Obgleich viele die Unterschiede zwischen Literaturwissenschaften und anderen Geisteswissenschaften, aber auch zwischen den verschiedenen Philologien, noch am Ende der Summer School als schwer überbrückbar charakterisierten, wurde doch deutlich, dass die Teilnehmer_innen im interdisziplinären Austausch ihre eigene Rhetorikdefinitionen und ihr Verständnis des Feldes geschärft hatten. So erklärten beispielsweise Teilnehmer_innen aus den Bereichen der Film-, Theater- und Rechtswissenschaft, wie sie nach den Tagen der Textarbeit und Diskussion die Rhetoriknutzung in ihren Fächern beurteilten und welche Perspektiven sie in Zukunft für den Einbezug sahen. Während Kramer die derzeitige eingeschränkte Rolle der Rhetorik in den Literaturwissenschaften bedauerte, wies Berndt auf die erfolgreich laufende Forschung im deutschsprachigen Raum hin. Sie betonte, dass Rhetorik als mögliche Leitdisziplin betrachtet werden könnte, der es gelänge, verschiedene Disziplinen zu integrieren.
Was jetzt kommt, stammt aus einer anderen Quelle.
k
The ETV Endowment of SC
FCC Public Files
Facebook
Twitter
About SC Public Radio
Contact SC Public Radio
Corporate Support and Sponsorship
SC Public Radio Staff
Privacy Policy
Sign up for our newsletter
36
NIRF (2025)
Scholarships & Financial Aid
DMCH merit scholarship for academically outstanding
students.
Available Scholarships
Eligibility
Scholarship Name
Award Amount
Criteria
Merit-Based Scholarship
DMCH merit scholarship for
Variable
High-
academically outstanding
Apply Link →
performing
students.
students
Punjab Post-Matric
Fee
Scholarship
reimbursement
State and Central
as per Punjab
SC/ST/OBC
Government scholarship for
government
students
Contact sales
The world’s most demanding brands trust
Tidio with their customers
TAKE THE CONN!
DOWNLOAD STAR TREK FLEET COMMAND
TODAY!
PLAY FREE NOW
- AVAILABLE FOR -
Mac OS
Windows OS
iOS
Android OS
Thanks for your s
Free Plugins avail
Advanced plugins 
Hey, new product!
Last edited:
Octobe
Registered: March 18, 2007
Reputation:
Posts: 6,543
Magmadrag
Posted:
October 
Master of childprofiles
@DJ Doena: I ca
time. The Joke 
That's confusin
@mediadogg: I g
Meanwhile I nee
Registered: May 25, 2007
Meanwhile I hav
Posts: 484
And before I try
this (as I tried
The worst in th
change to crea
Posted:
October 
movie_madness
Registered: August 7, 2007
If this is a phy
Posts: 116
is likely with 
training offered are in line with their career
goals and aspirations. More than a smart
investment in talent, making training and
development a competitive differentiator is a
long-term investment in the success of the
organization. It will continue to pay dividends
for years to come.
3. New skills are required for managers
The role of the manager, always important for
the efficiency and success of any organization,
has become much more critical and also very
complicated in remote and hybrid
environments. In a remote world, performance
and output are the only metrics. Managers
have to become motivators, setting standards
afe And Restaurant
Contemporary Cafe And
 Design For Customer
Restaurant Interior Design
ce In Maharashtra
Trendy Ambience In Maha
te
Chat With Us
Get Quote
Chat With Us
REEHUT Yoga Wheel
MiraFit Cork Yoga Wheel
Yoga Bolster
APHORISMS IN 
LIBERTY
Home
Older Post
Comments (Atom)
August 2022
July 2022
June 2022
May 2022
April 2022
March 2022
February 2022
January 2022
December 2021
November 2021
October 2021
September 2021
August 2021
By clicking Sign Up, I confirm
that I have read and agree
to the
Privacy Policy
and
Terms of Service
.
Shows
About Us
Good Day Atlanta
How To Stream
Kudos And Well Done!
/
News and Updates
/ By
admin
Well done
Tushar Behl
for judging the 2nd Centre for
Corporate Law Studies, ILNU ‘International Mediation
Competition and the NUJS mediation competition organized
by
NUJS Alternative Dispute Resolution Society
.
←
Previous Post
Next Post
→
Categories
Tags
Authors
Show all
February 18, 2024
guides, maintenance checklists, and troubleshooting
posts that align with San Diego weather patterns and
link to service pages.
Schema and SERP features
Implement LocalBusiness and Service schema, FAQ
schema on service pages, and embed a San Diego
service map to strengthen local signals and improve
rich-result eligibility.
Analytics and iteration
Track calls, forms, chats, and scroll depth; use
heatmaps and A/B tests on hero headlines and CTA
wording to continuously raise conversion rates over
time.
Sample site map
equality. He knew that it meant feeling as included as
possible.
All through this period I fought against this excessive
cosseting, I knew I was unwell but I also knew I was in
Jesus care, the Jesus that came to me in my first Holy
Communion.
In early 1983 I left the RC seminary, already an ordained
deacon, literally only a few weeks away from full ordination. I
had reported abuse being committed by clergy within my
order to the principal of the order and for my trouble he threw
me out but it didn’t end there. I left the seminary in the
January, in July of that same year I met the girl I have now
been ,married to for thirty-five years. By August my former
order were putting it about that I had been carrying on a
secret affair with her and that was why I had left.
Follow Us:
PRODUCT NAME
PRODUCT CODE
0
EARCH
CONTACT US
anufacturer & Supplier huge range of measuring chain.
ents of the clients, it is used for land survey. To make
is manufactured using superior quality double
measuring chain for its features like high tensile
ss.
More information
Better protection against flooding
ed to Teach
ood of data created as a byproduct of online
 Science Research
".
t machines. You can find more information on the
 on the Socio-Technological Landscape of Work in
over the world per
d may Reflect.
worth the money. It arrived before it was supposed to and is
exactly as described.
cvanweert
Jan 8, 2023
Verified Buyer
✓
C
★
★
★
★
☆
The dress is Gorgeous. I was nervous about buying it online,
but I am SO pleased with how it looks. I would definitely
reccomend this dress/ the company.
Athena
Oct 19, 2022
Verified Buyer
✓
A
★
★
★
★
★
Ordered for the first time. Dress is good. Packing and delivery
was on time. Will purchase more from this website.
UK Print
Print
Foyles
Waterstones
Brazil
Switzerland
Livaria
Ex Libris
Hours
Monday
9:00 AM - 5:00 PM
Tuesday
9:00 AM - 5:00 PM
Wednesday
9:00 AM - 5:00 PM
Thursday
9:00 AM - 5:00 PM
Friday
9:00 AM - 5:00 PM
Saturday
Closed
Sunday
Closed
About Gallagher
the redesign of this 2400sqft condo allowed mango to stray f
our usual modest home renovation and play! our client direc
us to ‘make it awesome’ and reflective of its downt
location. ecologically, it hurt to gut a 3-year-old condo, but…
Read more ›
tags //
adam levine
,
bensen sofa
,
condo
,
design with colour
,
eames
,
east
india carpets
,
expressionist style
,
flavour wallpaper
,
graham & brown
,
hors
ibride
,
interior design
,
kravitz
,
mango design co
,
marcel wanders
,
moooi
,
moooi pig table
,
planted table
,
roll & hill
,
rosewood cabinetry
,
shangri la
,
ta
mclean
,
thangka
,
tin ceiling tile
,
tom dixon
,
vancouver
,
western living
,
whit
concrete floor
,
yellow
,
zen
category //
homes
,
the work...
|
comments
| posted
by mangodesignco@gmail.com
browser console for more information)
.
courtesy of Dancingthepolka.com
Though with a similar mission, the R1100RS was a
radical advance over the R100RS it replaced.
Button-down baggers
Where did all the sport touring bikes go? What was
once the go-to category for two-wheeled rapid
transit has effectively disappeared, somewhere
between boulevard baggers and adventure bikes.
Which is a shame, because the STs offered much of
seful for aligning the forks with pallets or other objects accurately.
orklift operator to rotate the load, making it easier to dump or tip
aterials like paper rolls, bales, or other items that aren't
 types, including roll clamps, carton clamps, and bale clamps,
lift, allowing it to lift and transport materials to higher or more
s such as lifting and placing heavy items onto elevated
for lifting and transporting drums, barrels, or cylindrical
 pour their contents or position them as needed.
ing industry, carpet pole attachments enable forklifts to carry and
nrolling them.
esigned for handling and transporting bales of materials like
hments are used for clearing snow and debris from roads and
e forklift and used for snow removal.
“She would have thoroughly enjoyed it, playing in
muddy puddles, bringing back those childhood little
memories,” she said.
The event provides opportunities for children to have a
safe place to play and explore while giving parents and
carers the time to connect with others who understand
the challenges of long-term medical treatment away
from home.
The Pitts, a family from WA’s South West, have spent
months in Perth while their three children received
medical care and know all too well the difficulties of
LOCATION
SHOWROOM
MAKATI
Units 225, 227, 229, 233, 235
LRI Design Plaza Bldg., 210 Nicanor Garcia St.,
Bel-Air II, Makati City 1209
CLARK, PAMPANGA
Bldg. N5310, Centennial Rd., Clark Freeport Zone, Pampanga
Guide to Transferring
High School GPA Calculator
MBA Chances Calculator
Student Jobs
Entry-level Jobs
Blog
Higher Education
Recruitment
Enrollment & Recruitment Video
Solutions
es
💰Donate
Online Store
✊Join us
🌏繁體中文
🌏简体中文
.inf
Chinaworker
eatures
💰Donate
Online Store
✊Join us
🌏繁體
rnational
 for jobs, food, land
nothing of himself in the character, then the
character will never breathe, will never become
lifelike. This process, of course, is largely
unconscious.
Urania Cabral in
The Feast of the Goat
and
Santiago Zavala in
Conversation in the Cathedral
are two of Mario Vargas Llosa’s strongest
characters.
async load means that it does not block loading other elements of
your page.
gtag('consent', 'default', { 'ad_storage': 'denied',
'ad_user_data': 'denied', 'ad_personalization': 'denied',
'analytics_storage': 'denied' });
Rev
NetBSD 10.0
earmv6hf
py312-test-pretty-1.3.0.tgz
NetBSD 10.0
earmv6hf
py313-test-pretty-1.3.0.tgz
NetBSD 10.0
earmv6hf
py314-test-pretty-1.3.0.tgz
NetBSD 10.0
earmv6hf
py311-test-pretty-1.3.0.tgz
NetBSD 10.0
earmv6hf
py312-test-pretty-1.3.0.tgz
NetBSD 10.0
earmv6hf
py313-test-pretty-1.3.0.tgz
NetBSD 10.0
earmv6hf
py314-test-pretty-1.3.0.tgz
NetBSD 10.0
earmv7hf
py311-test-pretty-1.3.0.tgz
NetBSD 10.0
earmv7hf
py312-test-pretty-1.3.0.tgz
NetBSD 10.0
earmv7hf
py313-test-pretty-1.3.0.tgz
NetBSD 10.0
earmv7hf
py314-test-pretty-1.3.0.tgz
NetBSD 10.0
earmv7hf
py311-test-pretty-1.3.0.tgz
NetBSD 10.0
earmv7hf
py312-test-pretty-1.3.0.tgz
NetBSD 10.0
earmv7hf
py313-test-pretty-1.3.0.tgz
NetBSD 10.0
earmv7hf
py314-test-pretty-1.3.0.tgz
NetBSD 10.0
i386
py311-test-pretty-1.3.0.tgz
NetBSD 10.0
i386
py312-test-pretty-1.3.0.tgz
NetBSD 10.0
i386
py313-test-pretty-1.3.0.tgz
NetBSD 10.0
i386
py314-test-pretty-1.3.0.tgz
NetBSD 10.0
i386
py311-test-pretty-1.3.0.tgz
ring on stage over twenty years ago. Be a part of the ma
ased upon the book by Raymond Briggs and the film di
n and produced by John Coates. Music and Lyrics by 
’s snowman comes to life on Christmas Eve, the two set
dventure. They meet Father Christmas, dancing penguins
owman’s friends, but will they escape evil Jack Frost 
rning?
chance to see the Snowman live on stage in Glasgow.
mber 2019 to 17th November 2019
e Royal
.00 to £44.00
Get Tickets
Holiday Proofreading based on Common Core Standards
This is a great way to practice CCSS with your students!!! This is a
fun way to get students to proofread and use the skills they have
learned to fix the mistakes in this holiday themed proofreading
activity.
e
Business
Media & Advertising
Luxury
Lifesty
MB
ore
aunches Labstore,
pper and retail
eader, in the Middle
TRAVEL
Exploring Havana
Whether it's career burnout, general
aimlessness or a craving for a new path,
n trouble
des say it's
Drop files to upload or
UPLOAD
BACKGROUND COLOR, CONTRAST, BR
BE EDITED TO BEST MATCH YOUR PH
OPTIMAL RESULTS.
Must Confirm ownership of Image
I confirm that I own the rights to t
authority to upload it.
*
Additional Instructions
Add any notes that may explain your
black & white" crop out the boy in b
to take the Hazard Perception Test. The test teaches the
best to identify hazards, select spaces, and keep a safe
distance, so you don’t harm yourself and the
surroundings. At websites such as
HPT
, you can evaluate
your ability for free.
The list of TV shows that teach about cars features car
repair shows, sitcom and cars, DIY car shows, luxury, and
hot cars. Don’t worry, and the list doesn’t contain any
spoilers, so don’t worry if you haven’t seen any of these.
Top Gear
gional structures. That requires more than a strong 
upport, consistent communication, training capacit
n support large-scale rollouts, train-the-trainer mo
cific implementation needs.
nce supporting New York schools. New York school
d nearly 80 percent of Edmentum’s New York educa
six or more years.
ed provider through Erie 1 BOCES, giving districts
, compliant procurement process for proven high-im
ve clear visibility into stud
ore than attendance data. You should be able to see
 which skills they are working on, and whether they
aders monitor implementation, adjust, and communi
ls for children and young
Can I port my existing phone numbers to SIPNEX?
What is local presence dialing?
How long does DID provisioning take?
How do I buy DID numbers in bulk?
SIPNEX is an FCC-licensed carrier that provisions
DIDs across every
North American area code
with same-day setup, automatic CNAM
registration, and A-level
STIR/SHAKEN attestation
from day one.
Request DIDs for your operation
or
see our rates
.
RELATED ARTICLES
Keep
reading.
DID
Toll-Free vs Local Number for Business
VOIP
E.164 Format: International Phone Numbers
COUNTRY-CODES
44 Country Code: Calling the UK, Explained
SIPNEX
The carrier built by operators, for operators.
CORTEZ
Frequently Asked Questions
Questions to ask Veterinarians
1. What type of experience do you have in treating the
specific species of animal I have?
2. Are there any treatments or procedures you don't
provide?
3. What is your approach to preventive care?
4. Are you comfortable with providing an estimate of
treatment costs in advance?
Dank des Engagements der eingeladenen Expert_innen und Teilnehmer_innen wurde gerade dieses Potenzial der Disziplin Rhetorik während der Summer School aufgedeckt und benannt. Zugleich zeichnete sich in der Woche bereits ab, dass sich der Austausch in diesem Programm vielfältig in den Forschungsprojekten der Teilnehmer_innen niederschlagen wird.

Die internationale Gruppe feierte das Ende der Summer School und den Abschied gemeinsam in Berlin.